Another barrier to female property rights is the presence of customary laws, practices, inheritance practices, traditions and norms that deny women rights to own property.

What are some of the examples of land/property issues in Tanzania?

  • Most women have access to land through their spouses or male relatives but do not own on their own. 
  • Unmarried daughters, widows and divorced women are often a subject of stigmatisation, discrimination and harassment by their male relatives.
  • Husbands use title deeds to secure loans without consulting their wives, causing evictions and/or loss of their properties
  • In matters of inheritance there has been unequal distribution of wealth between men and women where women are always considered second.
  • As customary marriages are not a subject of registration, women are disadvantaged in that upon divorce or death of their husband they find themselves losing almost everything.

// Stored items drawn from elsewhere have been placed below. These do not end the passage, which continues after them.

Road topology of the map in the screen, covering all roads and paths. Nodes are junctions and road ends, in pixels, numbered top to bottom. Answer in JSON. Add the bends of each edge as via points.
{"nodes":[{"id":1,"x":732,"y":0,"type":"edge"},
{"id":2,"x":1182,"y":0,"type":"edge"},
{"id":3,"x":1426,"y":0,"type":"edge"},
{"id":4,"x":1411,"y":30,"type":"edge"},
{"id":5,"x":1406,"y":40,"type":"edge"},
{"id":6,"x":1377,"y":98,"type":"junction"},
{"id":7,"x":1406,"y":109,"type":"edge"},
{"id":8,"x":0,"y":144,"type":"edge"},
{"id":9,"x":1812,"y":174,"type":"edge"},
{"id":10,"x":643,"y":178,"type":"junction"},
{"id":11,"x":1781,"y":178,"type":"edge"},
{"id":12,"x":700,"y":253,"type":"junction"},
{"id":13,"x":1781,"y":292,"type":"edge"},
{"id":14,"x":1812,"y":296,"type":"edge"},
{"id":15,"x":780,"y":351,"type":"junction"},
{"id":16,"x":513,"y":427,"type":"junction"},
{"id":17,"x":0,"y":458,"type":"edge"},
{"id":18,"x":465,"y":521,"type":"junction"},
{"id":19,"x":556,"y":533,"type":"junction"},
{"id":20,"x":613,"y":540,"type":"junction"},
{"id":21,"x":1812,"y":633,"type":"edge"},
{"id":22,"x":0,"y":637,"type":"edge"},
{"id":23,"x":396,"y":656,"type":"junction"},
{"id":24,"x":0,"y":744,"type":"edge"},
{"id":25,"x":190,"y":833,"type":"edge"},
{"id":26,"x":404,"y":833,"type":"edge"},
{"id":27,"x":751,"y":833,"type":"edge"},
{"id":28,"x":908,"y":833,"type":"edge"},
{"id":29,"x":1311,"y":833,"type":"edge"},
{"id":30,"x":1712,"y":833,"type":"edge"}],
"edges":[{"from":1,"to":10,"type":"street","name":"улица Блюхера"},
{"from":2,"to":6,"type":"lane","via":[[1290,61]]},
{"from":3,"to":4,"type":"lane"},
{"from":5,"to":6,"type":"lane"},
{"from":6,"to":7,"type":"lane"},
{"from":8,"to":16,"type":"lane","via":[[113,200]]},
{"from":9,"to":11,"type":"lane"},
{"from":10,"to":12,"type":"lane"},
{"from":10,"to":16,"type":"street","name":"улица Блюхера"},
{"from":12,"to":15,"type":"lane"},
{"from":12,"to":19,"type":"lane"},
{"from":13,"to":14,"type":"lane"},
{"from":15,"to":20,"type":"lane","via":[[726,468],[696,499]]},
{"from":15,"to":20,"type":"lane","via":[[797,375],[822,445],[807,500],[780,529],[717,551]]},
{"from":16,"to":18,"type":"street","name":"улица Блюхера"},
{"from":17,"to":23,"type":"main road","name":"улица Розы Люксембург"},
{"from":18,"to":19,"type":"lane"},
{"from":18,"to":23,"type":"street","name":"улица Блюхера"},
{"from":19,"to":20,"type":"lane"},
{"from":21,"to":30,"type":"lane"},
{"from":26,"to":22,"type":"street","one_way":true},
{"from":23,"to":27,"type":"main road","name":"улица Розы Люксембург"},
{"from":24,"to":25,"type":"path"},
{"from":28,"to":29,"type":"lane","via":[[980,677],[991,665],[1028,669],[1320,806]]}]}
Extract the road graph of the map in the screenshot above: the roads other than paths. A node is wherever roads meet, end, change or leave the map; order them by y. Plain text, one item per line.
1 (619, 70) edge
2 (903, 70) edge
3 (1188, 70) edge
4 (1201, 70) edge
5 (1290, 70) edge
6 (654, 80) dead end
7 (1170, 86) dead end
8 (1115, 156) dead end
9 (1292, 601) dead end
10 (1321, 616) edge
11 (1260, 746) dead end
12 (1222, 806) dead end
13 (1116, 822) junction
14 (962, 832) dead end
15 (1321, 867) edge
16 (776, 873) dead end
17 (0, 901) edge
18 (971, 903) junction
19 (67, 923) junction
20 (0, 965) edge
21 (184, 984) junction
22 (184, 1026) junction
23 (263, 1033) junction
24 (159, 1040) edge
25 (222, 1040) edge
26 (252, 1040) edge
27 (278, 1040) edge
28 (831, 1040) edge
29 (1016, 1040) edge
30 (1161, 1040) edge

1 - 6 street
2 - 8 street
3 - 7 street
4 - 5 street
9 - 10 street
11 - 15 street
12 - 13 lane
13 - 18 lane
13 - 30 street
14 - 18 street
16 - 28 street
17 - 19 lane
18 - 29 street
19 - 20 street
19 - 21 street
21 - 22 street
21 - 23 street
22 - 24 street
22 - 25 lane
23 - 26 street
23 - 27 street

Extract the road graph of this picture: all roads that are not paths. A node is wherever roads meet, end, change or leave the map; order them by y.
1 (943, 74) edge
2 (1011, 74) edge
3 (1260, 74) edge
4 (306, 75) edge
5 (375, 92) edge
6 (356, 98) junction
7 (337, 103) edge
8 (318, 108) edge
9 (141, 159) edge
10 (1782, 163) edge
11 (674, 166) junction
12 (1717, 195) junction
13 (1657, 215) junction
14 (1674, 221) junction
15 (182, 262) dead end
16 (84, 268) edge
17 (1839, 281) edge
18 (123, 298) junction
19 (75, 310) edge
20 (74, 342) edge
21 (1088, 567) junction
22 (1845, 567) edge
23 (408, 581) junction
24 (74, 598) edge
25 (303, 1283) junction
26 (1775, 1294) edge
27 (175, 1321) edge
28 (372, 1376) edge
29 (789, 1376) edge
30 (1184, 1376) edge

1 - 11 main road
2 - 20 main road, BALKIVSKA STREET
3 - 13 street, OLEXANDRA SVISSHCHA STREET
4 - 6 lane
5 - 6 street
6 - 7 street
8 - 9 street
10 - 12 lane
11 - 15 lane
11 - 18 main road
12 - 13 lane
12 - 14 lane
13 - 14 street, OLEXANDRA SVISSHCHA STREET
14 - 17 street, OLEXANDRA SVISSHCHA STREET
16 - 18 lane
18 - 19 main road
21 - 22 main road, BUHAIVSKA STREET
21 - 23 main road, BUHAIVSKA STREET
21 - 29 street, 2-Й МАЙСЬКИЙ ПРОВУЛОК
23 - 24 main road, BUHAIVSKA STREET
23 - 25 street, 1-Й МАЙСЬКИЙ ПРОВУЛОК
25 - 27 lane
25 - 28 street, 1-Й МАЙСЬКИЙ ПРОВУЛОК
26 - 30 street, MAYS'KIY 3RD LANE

What are the challenges in realising women’s rights in Tanzania?

  • Dualism in the Land Tenure System: The fact that customary tenure operates alongside statutory tenure. 
  • Lack of knowledge about women’s rights by women and the public at large.
  • Male dominance in society. 
  • Stereotypes and negative attitudes against women’s power, competence, potential, status etc.
  • Archaic traditions, customs and religious beliefs.

What needs to be done to guarantee women’s property rights in Tanzania?

  • Broad-based public awareness for women to enhance their knowledge and rights to own property.
  • Advocacy for policy, practice and attitude change.
  • Decentralizing land administration to allow grassroots communities (where most women are based) to participate in decisions. 
  • Economic empowerment for women to enable them compete in land dealings.
  • The formation of women’s social movements to campaign and fight against discriminatory customs, beliefs and attitudes.